Patients Rights? Try Prisoners Rights

Published July 1, 2001

It may sound healthy, this debate we’re hearing in Washington over a “Patients’ Bill of Rights.” But it’s like listening to prisoners clamor for better food and more yard time. No matter what the outcome, they’re still prisoners. What they should be angling for is early parole.

That’s why it was disappointing to hear President George W. Bush outline what he wants to see in a Patients’ Bill of Rights. Yes, his vision differs slightly from the leading congressional proposal sponsored by his former presidential rival, Sen. John McCain (R-Arizona), and Rep. Greg Ganske (R-Iowa). But both plans largely preserve the status quo and don’t allow the prisoners—that is, Americans with private health insurance—any opportunity for freedom.

Who Benefits from Bill of Rights?

More than 42 million Americans lack health insurance today, mostly because they work for small firms that don’t offer it, and they can’t afford to buy it themselves. A Patients’ Bill of Rights won’t do them any good.

What about those who do have health insurance? The Patients’ Bill of Rights does absolutely nothing to give these people a greater choice of health plans. More than 90 percent of them get coverage through their employers. Less than half have any choice among plans, and even then the “choice” is typically from a very short list chosen not by them but by their employers.

If they’re not satisfied with their insurer for any reason, that’s tough. Ask yourself: When’s the last time your employer asked for your input? Essentially, workers are forced to buy health insurance through their employers or go without coverage.

Given this limited choice, it should come as no surprise that a lot of people are dissatisfied with their employer-sponsored plans and frustrated by the fact they can’t do anything about them.

Many have complained to their congressman about their HMOs, demanding “something be done.” A Patients’ Bill of Rights may be “something,” but it addresses the wrong issue.

The question shouldn’t be: How do we make employer-provided health plans more responsive? The question should be: How can we reform a system that makes it all but impossible to get affordable health insurance other than through your employer?
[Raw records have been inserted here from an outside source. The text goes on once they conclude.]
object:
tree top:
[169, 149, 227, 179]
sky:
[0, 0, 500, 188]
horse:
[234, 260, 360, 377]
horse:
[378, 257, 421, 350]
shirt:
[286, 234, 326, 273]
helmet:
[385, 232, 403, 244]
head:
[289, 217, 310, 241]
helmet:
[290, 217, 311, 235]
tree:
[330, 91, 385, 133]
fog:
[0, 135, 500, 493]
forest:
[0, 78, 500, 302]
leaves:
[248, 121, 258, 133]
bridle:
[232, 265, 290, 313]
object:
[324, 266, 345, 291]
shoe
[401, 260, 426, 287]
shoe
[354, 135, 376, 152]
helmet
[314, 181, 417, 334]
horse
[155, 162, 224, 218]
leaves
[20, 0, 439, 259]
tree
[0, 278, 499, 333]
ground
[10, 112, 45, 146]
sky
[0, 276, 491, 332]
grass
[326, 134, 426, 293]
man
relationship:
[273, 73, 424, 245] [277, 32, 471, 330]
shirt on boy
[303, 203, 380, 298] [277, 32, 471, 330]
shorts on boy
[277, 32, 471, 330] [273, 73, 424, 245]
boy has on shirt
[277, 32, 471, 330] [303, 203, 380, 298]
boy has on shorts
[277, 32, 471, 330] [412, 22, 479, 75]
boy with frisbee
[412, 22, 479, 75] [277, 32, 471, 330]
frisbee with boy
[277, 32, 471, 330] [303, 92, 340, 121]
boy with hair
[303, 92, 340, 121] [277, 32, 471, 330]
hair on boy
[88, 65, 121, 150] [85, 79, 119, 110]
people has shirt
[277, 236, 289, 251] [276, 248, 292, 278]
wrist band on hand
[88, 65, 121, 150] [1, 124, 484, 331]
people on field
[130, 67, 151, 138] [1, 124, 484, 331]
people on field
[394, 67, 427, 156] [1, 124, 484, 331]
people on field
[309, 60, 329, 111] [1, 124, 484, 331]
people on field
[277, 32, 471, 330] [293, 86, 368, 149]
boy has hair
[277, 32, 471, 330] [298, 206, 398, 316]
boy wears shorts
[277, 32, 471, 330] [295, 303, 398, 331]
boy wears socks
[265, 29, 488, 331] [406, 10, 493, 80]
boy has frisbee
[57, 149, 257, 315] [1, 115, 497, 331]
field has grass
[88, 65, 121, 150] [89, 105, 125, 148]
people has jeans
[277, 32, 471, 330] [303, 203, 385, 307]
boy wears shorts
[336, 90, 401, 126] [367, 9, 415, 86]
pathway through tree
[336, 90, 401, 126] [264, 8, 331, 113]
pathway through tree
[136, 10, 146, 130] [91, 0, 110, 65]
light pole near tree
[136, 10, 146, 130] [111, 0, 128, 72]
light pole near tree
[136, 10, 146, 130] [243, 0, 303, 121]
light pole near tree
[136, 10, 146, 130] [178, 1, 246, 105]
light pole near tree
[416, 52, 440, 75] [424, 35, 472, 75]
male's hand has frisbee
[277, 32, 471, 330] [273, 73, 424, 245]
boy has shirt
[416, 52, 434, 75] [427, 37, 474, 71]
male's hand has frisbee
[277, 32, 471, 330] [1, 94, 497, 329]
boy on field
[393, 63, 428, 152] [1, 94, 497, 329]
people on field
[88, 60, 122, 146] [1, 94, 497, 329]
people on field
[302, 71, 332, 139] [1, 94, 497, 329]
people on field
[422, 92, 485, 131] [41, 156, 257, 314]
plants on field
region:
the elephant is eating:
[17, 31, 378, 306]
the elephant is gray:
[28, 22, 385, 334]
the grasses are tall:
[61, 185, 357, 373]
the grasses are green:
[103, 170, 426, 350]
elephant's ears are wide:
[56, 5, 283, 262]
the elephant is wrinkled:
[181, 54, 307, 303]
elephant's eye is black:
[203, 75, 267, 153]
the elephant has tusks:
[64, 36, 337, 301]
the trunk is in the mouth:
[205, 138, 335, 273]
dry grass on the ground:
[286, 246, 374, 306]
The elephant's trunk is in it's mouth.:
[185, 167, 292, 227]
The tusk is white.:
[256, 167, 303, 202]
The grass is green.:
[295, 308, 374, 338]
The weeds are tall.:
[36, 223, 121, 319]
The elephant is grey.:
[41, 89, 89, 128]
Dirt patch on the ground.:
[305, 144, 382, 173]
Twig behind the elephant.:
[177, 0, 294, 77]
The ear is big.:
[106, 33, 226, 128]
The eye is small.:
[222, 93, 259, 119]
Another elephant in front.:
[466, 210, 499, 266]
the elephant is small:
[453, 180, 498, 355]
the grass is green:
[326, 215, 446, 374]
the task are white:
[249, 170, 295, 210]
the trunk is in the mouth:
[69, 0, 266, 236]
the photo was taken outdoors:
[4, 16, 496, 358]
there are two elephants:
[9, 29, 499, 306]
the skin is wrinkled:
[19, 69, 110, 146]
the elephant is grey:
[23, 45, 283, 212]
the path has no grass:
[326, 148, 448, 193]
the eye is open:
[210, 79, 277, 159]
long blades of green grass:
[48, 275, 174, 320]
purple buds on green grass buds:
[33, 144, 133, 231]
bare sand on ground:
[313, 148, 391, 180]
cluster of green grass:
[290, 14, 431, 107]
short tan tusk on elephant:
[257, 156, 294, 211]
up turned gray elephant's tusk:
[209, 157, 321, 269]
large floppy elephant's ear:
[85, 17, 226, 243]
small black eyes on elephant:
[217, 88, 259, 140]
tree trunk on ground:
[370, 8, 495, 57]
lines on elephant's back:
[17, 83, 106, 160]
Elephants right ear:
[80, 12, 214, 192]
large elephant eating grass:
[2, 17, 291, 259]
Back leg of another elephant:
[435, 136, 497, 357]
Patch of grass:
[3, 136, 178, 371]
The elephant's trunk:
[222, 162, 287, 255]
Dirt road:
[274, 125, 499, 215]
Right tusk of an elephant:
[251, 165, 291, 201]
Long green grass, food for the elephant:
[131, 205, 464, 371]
Alternatives to Bill of Rights

Most Americans wouldn’t think of letting their employer choose insurance policies for their automobiles or their homes. So why should they let their employers choose a health insurance plan for them and their families?

If workers had a real choice, insurance companies would have to compete customer by customer for business. Insurance companies would become more responsive— without a Patients’ Bill of Rights.
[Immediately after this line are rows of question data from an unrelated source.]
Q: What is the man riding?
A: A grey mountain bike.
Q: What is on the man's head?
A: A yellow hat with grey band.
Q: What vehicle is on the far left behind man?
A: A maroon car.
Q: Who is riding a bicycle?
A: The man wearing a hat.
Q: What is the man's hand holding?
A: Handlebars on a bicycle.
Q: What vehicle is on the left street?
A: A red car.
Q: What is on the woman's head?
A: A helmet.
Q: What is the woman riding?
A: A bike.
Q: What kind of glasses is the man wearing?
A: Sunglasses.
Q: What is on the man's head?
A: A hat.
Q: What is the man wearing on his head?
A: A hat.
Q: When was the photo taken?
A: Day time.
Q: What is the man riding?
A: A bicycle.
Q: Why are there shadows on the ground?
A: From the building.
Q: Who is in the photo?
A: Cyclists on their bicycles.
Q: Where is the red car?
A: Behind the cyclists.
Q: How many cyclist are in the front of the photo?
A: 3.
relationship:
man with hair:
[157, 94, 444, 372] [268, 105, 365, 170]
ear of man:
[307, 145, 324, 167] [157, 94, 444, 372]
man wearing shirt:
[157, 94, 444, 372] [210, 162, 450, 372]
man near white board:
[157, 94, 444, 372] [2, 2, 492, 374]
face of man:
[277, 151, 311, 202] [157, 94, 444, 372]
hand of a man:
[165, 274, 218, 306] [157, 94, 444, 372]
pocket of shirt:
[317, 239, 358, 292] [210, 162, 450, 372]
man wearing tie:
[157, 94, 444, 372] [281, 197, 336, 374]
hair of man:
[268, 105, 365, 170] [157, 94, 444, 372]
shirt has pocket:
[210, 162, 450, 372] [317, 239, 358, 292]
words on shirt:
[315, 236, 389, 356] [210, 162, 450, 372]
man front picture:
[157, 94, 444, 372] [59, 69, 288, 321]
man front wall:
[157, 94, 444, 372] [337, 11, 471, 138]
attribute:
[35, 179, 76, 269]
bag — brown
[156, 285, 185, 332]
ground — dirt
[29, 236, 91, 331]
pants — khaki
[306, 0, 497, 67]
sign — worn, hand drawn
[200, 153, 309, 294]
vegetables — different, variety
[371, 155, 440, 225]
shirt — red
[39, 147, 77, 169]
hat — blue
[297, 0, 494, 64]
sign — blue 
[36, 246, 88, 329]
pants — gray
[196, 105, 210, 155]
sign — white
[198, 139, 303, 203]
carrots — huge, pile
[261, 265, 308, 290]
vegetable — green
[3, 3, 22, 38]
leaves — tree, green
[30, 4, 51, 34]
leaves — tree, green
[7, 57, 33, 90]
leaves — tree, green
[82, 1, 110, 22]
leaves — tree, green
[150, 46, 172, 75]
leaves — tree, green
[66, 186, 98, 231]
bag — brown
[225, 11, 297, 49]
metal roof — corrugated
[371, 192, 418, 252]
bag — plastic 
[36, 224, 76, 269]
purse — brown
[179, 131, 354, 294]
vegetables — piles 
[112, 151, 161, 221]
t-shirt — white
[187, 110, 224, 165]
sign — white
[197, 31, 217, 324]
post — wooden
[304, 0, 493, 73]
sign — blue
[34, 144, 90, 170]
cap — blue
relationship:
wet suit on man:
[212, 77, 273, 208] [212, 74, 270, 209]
Two alternatives to what Congress and the administration have proposed would finally give American workers real decision-making power in health care.

One approach would let employers offer “defined contributions”—a specific amount individuals could use to buy coverage from the health plan of their choice.
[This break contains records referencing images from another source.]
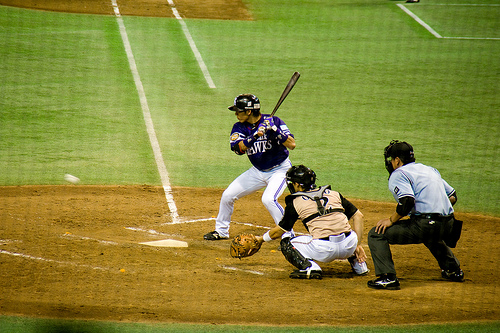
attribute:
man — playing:
[202, 91, 293, 240]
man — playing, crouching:
[367, 138, 466, 285]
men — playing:
[215, 95, 462, 287]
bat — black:
[264, 70, 300, 136]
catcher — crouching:
[263, 166, 365, 273]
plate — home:
[145, 236, 190, 250]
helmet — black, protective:
[225, 95, 264, 112]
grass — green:
[1, 8, 499, 205]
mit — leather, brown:
[227, 235, 262, 259]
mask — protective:
[284, 176, 297, 195]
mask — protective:
[385, 147, 394, 173]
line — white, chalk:
[107, 2, 185, 226]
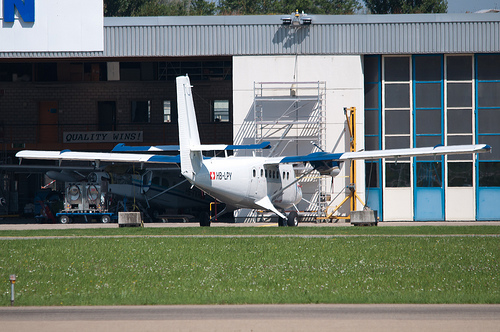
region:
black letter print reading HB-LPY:
[214, 169, 234, 179]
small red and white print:
[208, 170, 218, 180]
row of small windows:
[249, 168, 291, 180]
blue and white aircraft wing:
[261, 140, 490, 162]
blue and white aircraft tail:
[111, 73, 273, 181]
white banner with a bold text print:
[60, 127, 142, 140]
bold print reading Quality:
[60, 127, 110, 138]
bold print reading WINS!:
[107, 130, 139, 140]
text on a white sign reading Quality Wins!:
[61, 128, 146, 142]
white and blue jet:
[13, 73, 495, 228]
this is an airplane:
[8, 72, 498, 239]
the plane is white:
[9, 83, 498, 253]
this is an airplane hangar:
[2, 23, 497, 229]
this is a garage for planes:
[0, 12, 499, 242]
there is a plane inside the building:
[25, 136, 186, 217]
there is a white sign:
[48, 122, 165, 147]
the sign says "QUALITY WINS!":
[47, 108, 165, 152]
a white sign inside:
[50, 117, 174, 154]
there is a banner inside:
[45, 119, 166, 150]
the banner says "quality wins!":
[49, 113, 170, 157]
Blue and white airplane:
[14, 78, 493, 228]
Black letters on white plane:
[214, 169, 234, 180]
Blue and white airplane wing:
[280, 144, 495, 171]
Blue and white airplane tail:
[106, 69, 274, 155]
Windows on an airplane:
[248, 163, 295, 178]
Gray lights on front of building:
[276, 10, 320, 35]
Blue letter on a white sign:
[3, 3, 45, 31]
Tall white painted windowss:
[381, 58, 413, 140]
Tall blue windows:
[410, 57, 445, 141]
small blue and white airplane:
[13, 73, 490, 227]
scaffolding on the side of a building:
[252, 78, 324, 219]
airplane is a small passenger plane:
[15, 74, 492, 226]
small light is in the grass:
[7, 270, 16, 305]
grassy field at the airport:
[3, 223, 498, 304]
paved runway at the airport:
[1, 301, 497, 330]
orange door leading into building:
[35, 95, 62, 144]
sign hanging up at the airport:
[61, 128, 144, 143]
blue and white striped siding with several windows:
[364, 54, 499, 221]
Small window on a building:
[383, 54, 405, 81]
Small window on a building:
[381, 81, 414, 113]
D-C plans work much like the 401(k) contributions many employers now make. Employers would perform the clerical duties and leave the important decisions to their employees. Employers merely send a check—which includes their contribution plus any employee contribution that is withheld from their paychecks—to the insurance company chosen by each employee. Employees get the coverage they want, and employers no longer spend even one minute shopping for insurance.

A second alternative would make refundable tax credits available to workers whose employers don’t offer health insurance. Doing so would give lower-income workers, who represent most of the uninsured, access to the same level of health benefits typically offered to higher-income workers.

Power to the Patients

The credits also would give them the leverage a Patients’ Bill of Rights is meant to provide. Employees who buy plans directly from insurers become party to the contract. If insurers don’t live up to the contract, employees can sue. But by its very nature, an employee-controlled system of health care would make the lawsuit course of action far less necessary.

Say you went to a restaurant and received lousy service or a bad meal; you wouldn’t sue unless you ended up in the hospital. Instead, you’d vow never to return to that restaurant, and you’d tell your friends to steer clear as well.

In our present employer-based health-insurance system, most Americans have no choice but to continue eating at the restaurant that made them sick. No wonder they see the courts as their only option. Wouldn’t it be nice if they could just eat somewhere else?


James Frogue is a health care policy analyst at The Heritage Foundation, a public policy research institute.